SOURCE TEXT |
= Beginning of Section =

External references are in form 'die_symbol+offset'.
Originally there is only single die_symbol for each compilation unit and
its offsets are in 100'000s, which easily diverge.

Die symbols have to be unique across compilation units. Originally for
this purpose the die symbol name is computed from hash of entire file.
To avoid this I added flag_lto_debuginfo_assume_unique_filepaths
which computes the die_symbol only from filepath, which seems reasonable
assumption for any project using incremental LTO.
Compilation unit's die symbol name is then prepended to each die symbol
for uniqueness.

To remove divergence of offsets in case of C++, we have to add die
symbols to DW_TAG_subprogram (functions), DW_TAG_variable and
DW_TAG_namespace.

Benefits:
Before this patch Incremental LTO diverges/recompiles ~twice as much
with '-g'. With this, additional divergence with '-g' is under 10 %.

Negatives:
When the flag is set, the added die symbols survive into final
executable. For `cc1` executable this represents almost 10 % size
increase of only added symbols.
You can strip them out, but I have not found a simple way to remove them
automatically in GCC.
However for the purposes of Incremental LTO it should suffice. There was
no measured compilation time increase because of streaming these
additional symbols/strings.

= End of Section =

THINGS TO DO |
1. Copy out, word for word, the stretch of the entries from the line containing "- [二叉树的层次遍历](h" through the last line of the entries.
2. Continue the note on die symbols and incremental LTO from its last sentence.

PROVIDED ENTRIES |
= Beginning of Section =

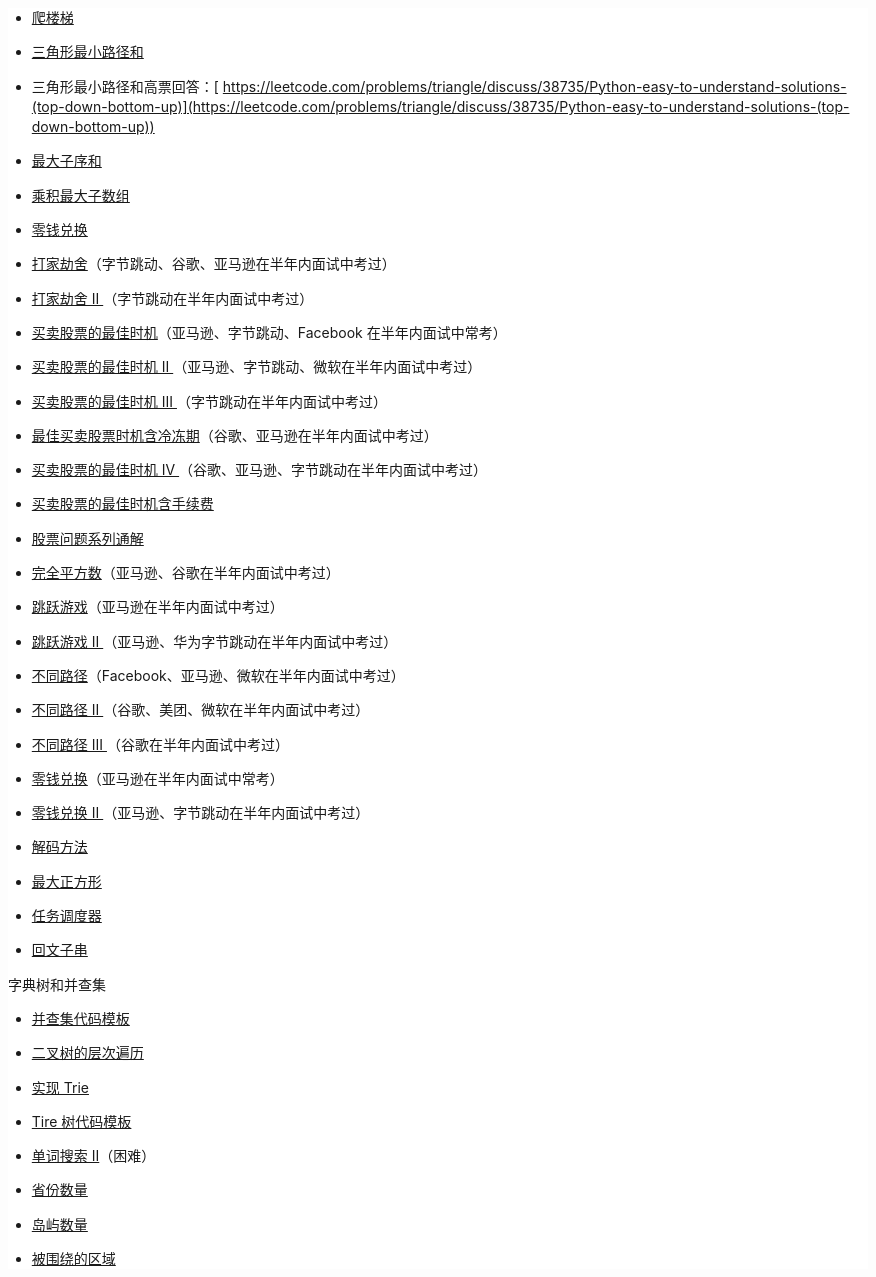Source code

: - [爬楼梯](https://leetcode-cn.com/problems/climbing-stairs/description/)
- [三角形最小路径和](https://leetcode-cn.com/problems/triangle/description/)
- 三角形最小路径和高票回答：[ https://leetcode.com/problems/triangle/discuss/38735/Python-easy-to-understand-solutions-(top-down-bottom-up)](https://leetcode.com/problems/triangle/discuss/38735/Python-easy-to-understand-solutions-(top-down-bottom-up))
- [最大子序和](https://leetcode-cn.com/problems/maximum-subarray/)
- [乘积最大子数组](https://leetcode-cn.com/problems/maximum-product-subarray/description/)
- [零钱兑换](https://leetcode-cn.com/problems/coin-change/description/)

- [打家劫舍](https://leetcode-cn.com/problems/house-robber/)（字节跳动、谷歌、亚马逊在半年内面试中考过）
- [打家劫舍 II ](https://leetcode-cn.com/problems/house-robber-ii/description/)（字节跳动在半年内面试中考过）
- [买卖股票的最佳时机](https://leetcode-cn.com/problems/best-time-to-buy-and-sell-stock/#/description)（亚马逊、字节跳动、Facebook 在半年内面试中常考）
- [买卖股票的最佳时机 II ](https://leetcode-cn.com/problems/best-time-to-buy-and-sell-stock-ii/)（亚马逊、字节跳动、微软在半年内面试中考过）
- [买卖股票的最佳时机 III ](https://leetcode-cn.com/problems/best-time-to-buy-and-sell-stock-iii/)（字节跳动在半年内面试中考过）
- [最佳买卖股票时机含冷冻期](https://leetcode-cn.com/problems/best-time-to-buy-and-sell-stock-with-cooldown/)（谷歌、亚马逊在半年内面试中考过）
- [买卖股票的最佳时机 IV ](https://leetcode-cn.com/problems/best-time-to-buy-and-sell-stock-iv/)（谷歌、亚马逊、字节跳动在半年内面试中考过）
- [买卖股票的最佳时机含手续费](https://leetcode-cn.com/problems/best-time-to-buy-and-sell-stock-with-transaction-fee/)
- [股票问题系列通解](https://leetcode-cn.com/circle/article/qiAgHn/)

- [完全平方数](https://leetcode-cn.com/problems/perfect-squares/)（亚马逊、谷歌在半年内面试中考过）
- [跳跃游戏](https://leetcode-cn.com/problems/jump-game/)（亚马逊在半年内面试中考过）
- [跳跃游戏 II ](https://leetcode-cn.com/problems/jump-game-ii/)（亚马逊、华为字节跳动在半年内面试中考过）
- [不同路径](https://leetcode-cn.com/problems/unique-paths/)（Facebook、亚马逊、微软在半年内面试中考过）
- [不同路径 II ](https://leetcode-cn.com/problems/unique-paths-ii/)（谷歌、美团、微软在半年内面试中考过）
- [不同路径 III ](https://leetcode-cn.com/problems/unique-paths-iii/)（谷歌在半年内面试中考过）
- [零钱兑换](https://leetcode-cn.com/problems/coin-change/)（亚马逊在半年内面试中常考）
- [零钱兑换 II ](https://leetcode-cn.com/problems/coin-change-2/)（亚马逊、字节跳动在半年内面试中考过）

- [解码方法](https://leetcode-cn.com/problems/decode-ways)
- [最大正方形](https://leetcode-cn.com/problems/maximal-square/)
- [任务调度器](https://leetcode-cn.com/problems/task-scheduler/)
- [回文子串](https://leetcode-cn.com/problems/palindromic-substrings/)



字典树和并查集

- [并查集代码模板](https://shimo.im/docs/VtcxL0kyp04OBHak)

- [二叉树的层次遍历](https://leetcode-cn.com/problems/binary-tree-level-order-traversal/)
- [实现 Trie](https://leetcode-cn.com/problems/implement-trie-prefix-tree/solution/)
- [Tire 树代码模板](https://shimo.im/docs/DP53Y6rOwN8MTCQH)
- [单词搜索 II](https://leetcode-cn.com/problems/word-search-ii/)（困难）

- [省份数量](https://leetcode-cn.com/problems/number-of-provinces/)
- [岛屿数量](https://leetcode-cn.com/problems/number-of-islands/)
- [被围绕的区域](https://leetcode-cn.com/problems/surrounded-regions/)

= End of Section =

RESPONSES TO THE TASKS |
1.
- [二叉树的层次遍历](https://leetcode-cn.com/problems/binary-tree-level-order-traversal/)
- [实现 Trie](https://leetcode-cn.com/problems/implement-trie-prefix-tree/solution/)
- [Tire 树代码模板](https://shimo.im/docs/DP53Y6rOwN8MTCQH)
- [单词搜索 II](https://leetcode-cn.com/problems/word-search-ii/)（困难）

- [省份数量](https://leetcode-cn.com/problems/number-of-provinces/)
- [岛屿数量](https://leetcode-cn.com/problems/number-of-islands/)
- [被围绕的区域](https://leetcode-cn.com/problems/surrounded-regions/)

2.
gcc/ChangeLog:

* common.opt: New flag.
* dwarf2out.cc (compute_comp_unit_symbol):
  With flag, don't checksum contents but filepath.
(compute_die_symbols_from_die): New.
(compute_die_symbols): New.
(dwarf2out_early_finish): Call compute_die_symbols.

gcc/testsuite/ChangeLog:

* g++.dg/lto/die_symbol_conflicts_0.C: New test.
---
 gcc/common.opt|   4 +
 gcc/dwarf2out.cc  | 120 +-
 .../g++.dg/lto/die_symbol_conflicts_0.C   |  12 ++
 3 files changed, 132 insertions(+), 4 deletions(-)
 create mode 100644 gcc/testsuite/g++.dg/lto/die_symbol_conflicts_0.C

diff --git a/gcc/common.opt b/gcc/common.opt
index 12b25ff486d..4aa80f0df8f 100644
--- a/gcc/common.opt
+++ b/gcc/common.opt
@@ -2253,6 +2253,10 @@ flto-partition=
 Common Joined RejectNegative Enum(lto_partition_model) Var(flag_lto_partition) 
Init(LTO_PARTITION_BALANCED)
 Specify the algorithm to partition symbols and vars at linktime.
 
+flto-debuginfo-assume-unique-filepaths
+Common Var(flag_lto_debuginfo_assume_unique_filepaths) Init(0)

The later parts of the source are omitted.